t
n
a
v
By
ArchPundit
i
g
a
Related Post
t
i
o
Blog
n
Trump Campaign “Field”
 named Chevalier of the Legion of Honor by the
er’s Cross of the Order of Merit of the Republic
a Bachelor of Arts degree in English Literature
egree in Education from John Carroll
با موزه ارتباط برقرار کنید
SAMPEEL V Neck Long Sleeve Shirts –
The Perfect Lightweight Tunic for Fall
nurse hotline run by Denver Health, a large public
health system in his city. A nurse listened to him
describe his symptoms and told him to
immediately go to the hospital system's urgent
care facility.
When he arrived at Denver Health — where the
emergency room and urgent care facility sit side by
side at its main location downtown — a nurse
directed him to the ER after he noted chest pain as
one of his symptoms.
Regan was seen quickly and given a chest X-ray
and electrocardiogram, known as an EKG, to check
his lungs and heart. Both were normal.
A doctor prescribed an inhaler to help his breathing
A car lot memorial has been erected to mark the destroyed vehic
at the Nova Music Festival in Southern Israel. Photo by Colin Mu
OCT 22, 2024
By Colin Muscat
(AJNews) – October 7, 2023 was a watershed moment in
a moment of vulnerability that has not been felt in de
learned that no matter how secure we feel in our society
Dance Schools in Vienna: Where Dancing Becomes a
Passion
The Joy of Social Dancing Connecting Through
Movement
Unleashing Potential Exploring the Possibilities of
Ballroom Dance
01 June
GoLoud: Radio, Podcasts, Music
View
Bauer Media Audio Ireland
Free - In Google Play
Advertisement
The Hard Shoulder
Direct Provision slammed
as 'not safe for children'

+---+

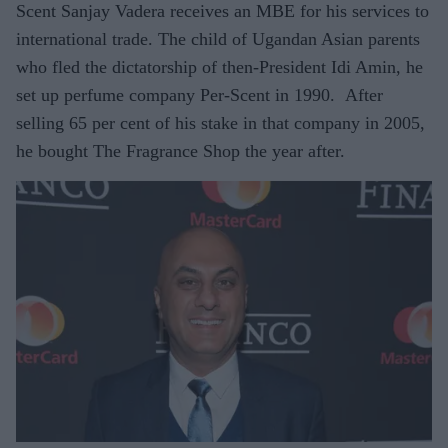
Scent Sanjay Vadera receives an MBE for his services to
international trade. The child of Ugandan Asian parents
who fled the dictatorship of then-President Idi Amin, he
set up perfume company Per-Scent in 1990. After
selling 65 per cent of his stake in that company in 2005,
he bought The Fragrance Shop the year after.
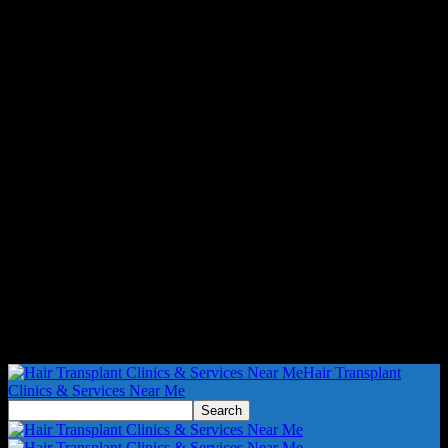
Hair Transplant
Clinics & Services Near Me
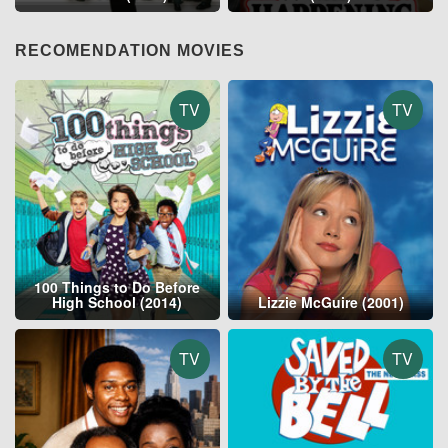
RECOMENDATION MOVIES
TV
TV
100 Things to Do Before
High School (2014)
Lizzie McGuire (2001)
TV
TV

+---+

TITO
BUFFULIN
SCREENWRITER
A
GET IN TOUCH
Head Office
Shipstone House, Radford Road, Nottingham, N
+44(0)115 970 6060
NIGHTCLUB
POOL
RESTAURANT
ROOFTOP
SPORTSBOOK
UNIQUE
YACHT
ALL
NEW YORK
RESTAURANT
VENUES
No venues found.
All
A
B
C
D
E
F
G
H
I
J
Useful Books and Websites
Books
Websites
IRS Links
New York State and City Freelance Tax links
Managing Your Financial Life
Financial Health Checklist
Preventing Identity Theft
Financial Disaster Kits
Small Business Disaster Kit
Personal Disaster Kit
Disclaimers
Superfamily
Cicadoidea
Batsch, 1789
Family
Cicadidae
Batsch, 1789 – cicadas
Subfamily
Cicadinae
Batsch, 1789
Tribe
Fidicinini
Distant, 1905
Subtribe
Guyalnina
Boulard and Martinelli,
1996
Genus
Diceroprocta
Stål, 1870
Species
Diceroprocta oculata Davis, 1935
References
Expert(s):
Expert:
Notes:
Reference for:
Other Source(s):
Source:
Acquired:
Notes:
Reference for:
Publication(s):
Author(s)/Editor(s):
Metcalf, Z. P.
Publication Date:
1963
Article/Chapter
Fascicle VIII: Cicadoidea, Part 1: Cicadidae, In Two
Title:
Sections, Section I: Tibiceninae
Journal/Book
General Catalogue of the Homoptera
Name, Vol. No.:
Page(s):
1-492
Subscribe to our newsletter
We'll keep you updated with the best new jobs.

+---+

## [PROBLEM DESCRIPTION]
Search the data for the string "symptoms". List each line that has it.

## [SOLUTION TO THIS PROBLEM]
describe his symptoms and told him to
one of his symptoms.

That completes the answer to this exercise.